Ogni punto di vista seleziona la prospettiva dalla quale conosciamo e giudichiamo, ed è quindi immediato rendersi conto che nel raccontare una storia l’adozione di un punto di vista è una scelta (una tra le tante) delicata perché a venire coinvolte sono da subito questioni tecniche, estetiche ed etiche. Avere una cognizione il più possibile ampia della storia che si vuole raccontare, vale a dire perlustrare l’elefante in tutta la sua estensione, è quindi utile se non indispensabile.
Lezione 1. Il punto di vista è uno tra i modi in cui, chi racconta, si impossessa di una storia, la orienta, ne determina il contenuto morale. Vale a dire che se la storia di Cappuccetto Rosso viene raccontata dalla prospettiva – non per forza grammaticale – della bambina a spasso nel bosco, il lupo sarà il cattivo e il cacciatore l’alleato della protagonista; se però decidiamo di raccontare dal punto di vista del lupo, allora le cose cambiano, per esempio potrebbe venirne fuori una storia di persecuzione in cui all’animale tocca essere la vittima e al cacciatore una specie di carnefice; e che cosa succederebbe, ancora, se a raccontare fossero la nonna, la mamma di Cappuccetto Rosso o addirittura il bosco?
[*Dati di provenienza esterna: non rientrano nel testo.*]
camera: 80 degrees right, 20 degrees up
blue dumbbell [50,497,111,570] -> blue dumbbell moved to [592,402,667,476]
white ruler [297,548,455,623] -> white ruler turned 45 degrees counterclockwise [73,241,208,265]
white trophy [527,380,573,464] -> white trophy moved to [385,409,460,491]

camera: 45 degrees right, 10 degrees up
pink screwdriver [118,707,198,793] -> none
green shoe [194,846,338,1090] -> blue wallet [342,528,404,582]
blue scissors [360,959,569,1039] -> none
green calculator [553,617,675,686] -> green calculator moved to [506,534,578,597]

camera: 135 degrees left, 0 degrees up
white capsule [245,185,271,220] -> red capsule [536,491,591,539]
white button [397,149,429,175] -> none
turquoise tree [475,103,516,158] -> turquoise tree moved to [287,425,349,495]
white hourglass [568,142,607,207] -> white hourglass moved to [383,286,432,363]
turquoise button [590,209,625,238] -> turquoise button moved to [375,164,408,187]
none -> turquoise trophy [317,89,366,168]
Lezione 2. Il punto di vista non è riducibile a una questione grammaticale e non coincide per forza con uno o con un altro personaggio. Il punto di vista può essere veicolato dallo stile, dunque dalla forma di una pagina, dal suo registro, dalla sua espressività. Raymond Queneau lo sapeva bene, tanto da aver dedicato un libro intero alla variazione su un piccolo fatto, e alle relative metamorfosi della percezione di quel piccolo fatto. Proprio prendendo spunto da Esercizi di stile lavoreremo sulle molteplici prospettive che il modificarsi del registro stilistico è in grado di determinare.
Lezione 3. Ognuno di noi è e ha un punto di vista: il suo proprio specifico punto di vista. Possiamo esserne contenti o patirlo, possiamo cercare di renderlo il più possibile duttile o accettarne la natura cornea, ma di fatto la nostra prospettiva sulle cose è un privilegio e al contempo una specie di gabbia. Per raccontare una storia è però utile – e meravigliosamente pericoloso – provare a immaginare i punti di vista più diversi e lontani dal nostro, quelli solo parzialmente possibili e quelli del tutto impossibili, così come guardare a ciò che conosciamo perfettamente da un’ottica così straniante da modificare la percezione di ciò che fin lì abbiamo ritenuto noto.
Lezione 4. Infine, proprio perché il punto di vista è, raccontando una storia, una vera e propria avventura, vale la pena esplorare il nesso tra punto di vista e produzione – o meglio invenzione – di senso. Provando soprattutto a cambiare paradigma (o punto di vista, sarà il caso di dire), spostandoci verso un modo di guardare le cose più profondamente letterario, dunque quello che, più o meno consapevolmente, domandiamo a ogni narrazione: essere in grado di regalarci un vero e proprio “punto di visione”.